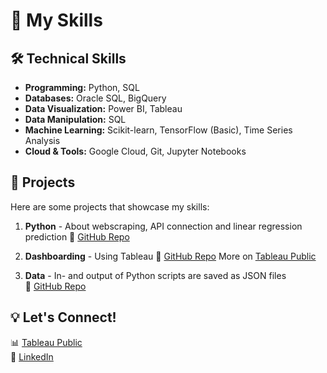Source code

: # 🚀 My Skills

## 🛠️ **Technical Skills**
- **Programming:** Python, SQL  
- **Databases:** Oracle SQL, BigQuery  
- **Data Visualization:** Power BI, Tableau
- **Data Manipulation:** SQL  
- **Machine Learning:** Scikit-learn, TensorFlow (Basic), Time Series Analysis  
- **Cloud & Tools:** Google Cloud, Git, Jupyter Notebooks  

## 📌 **Projects**
Here are some projects that showcase my skills:  

1. **Python** - About webscraping, API connection and linear regression prediction
   🔗 [GitHub Repo](#https://github.com/s-bogers/MySkills/tree/main/Python)

2. **Dashboarding** - Using Tableau
   🔗 [GitHub Repo](#https://github.com/s-bogers/MySkills/tree/main/Dashboarding)
   More on [Tableau Public](https://public.tableau.com/app/profile/sander.bogers/vizzes)

4. **Data** - In- and output of Python scripts are saved as JSON files  
   🔗 [GitHub Repo](#https://github.com/s-bogers/MySkills/tree/main/Data)    

## 💡 **Let's Connect!**
📊 [Tableau Public](https://public.tableau.com/app/profile/sander.bogers/vizzes) \
🔗 [LinkedIn](www.linkedin.com/in/bogerssander)
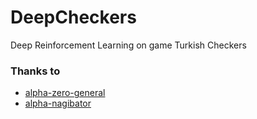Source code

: # DeepCheckers

Deep Reinforcement Learning on game Turkish Checkers

### Thanks to

- [alpha-zero-general](https://github.com/suragnair/alpha-zero-general)
- [alpha-nagibator](https://github.com/evg-tyurin/alpha-nagibator)
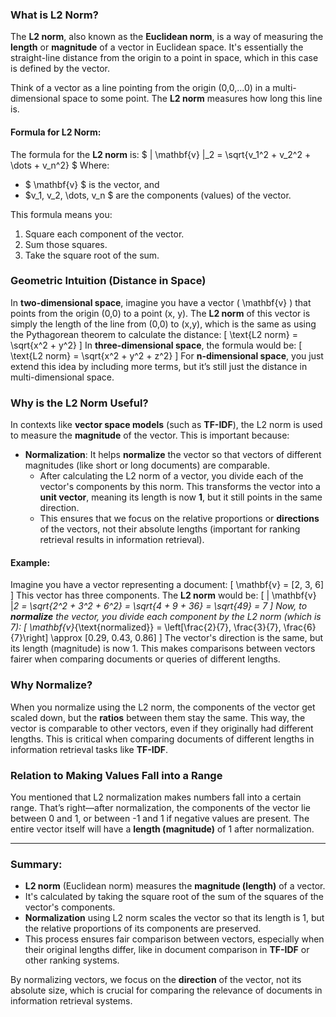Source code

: 
### **What is L2 Norm?**
The **L2 norm**, also known as the **Euclidean norm**, is a way of measuring the **length** or **magnitude** of a vector in Euclidean space. It's essentially the straight-line distance from the origin to a point in space, which in this case is defined by the vector.

Think of a vector as a line pointing from the origin (0,0,...0) in a multi-dimensional space to some point. The **L2 norm** measures how long this line is.

#### **Formula for L2 Norm**:
The formula for the **L2 norm** is:
$
\| \mathbf{v} \|_2 = \sqrt{v_1^2 + v_2^2 + \dots + v_n^2}
$
Where:
- $ \mathbf{v} $ is the vector, and
- $v_1, v_2, \dots, v_n $ are the components (values) of the vector.

This formula means you:
1. Square each component of the vector.
2. Sum those squares.
3. Take the square root of the sum.

### **Geometric Intuition (Distance in Space)**
In **two-dimensional space**, imagine you have a vector \( \mathbf{v} \) that points from the origin (0,0) to a point (x, y). The **L2 norm** of this vector is simply the length of the line from (0,0) to (x,y), which is the same as using the Pythagorean theorem to calculate the distance:
\[
\text{L2 norm} = \sqrt{x^2 + y^2}
\]
In **three-dimensional space**, the formula would be:
\[
\text{L2 norm} = \sqrt{x^2 + y^2 + z^2}
\]
For **n-dimensional space**, you just extend this idea by including more terms, but it’s still just the distance in multi-dimensional space.

### **Why is the L2 Norm Useful?**

In contexts like **vector space models** (such as **TF-IDF**), the L2 norm is used to measure the **magnitude** of the vector. This is important because:
- **Normalization**: It helps **normalize** the vector so that vectors of different magnitudes (like short or long documents) are comparable. 
  - After calculating the L2 norm of a vector, you divide each of the vector's components by this norm. This transforms the vector into a **unit vector**, meaning its length is now **1**, but it still points in the same direction.
  - This ensures that we focus on the relative proportions or **directions** of the vectors, not their absolute lengths (important for ranking retrieval results in information retrieval).
  
#### Example: 
Imagine you have a vector representing a document:
\[
\mathbf{v} = [2, 3, 6]
\]
This vector has three components. The **L2 norm** would be:
\[
\| \mathbf{v} \|_2 = \sqrt{2^2 + 3^2 + 6^2} = \sqrt{4 + 9 + 36} = \sqrt{49} = 7
\]
Now, to **normalize** the vector, you divide each component by the L2 norm (which is 7):
\[
\mathbf{v}_{\text{normalized}} = \left[\frac{2}{7}, \frac{3}{7}, \frac{6}{7}\right] \approx [0.29, 0.43, 0.86]
\]
The vector's direction is the same, but its length (magnitude) is now 1. This makes comparisons between vectors fairer when comparing documents or queries of different lengths.

### **Why Normalize?**
When you normalize using the L2 norm, the components of the vector get scaled down, but the **ratios** between them stay the same. This way, the vector is comparable to other vectors, even if they originally had different lengths. This is critical when comparing documents of different lengths in information retrieval tasks like **TF-IDF**.

### **Relation to Making Values Fall into a Range**
You mentioned that L2 normalization makes numbers fall into a certain range. That’s right—after normalization, the components of the vector lie between 0 and 1, or between -1 and 1 if negative values are present. The entire vector itself will have a **length (magnitude)** of 1 after normalization.

---

### **Summary**:
- **L2 norm** (Euclidean norm) measures the **magnitude (length)** of a vector.
- It's calculated by taking the square root of the sum of the squares of the vector's components.
- **Normalization** using L2 norm scales the vector so that its length is 1, but the relative proportions of its components are preserved.
- This process ensures fair comparison between vectors, especially when their original lengths differ, like in document comparison in **TF-IDF** or other ranking systems.

By normalizing vectors, we focus on the **direction** of the vector, not its absolute size, which is crucial for comparing the relevance of documents in information retrieval systems.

◇ ◇ ◇ ◇ ◇

Task: How many lines in these records hold the string "Euclidean"? Reply with the number alone.

Your solution: 2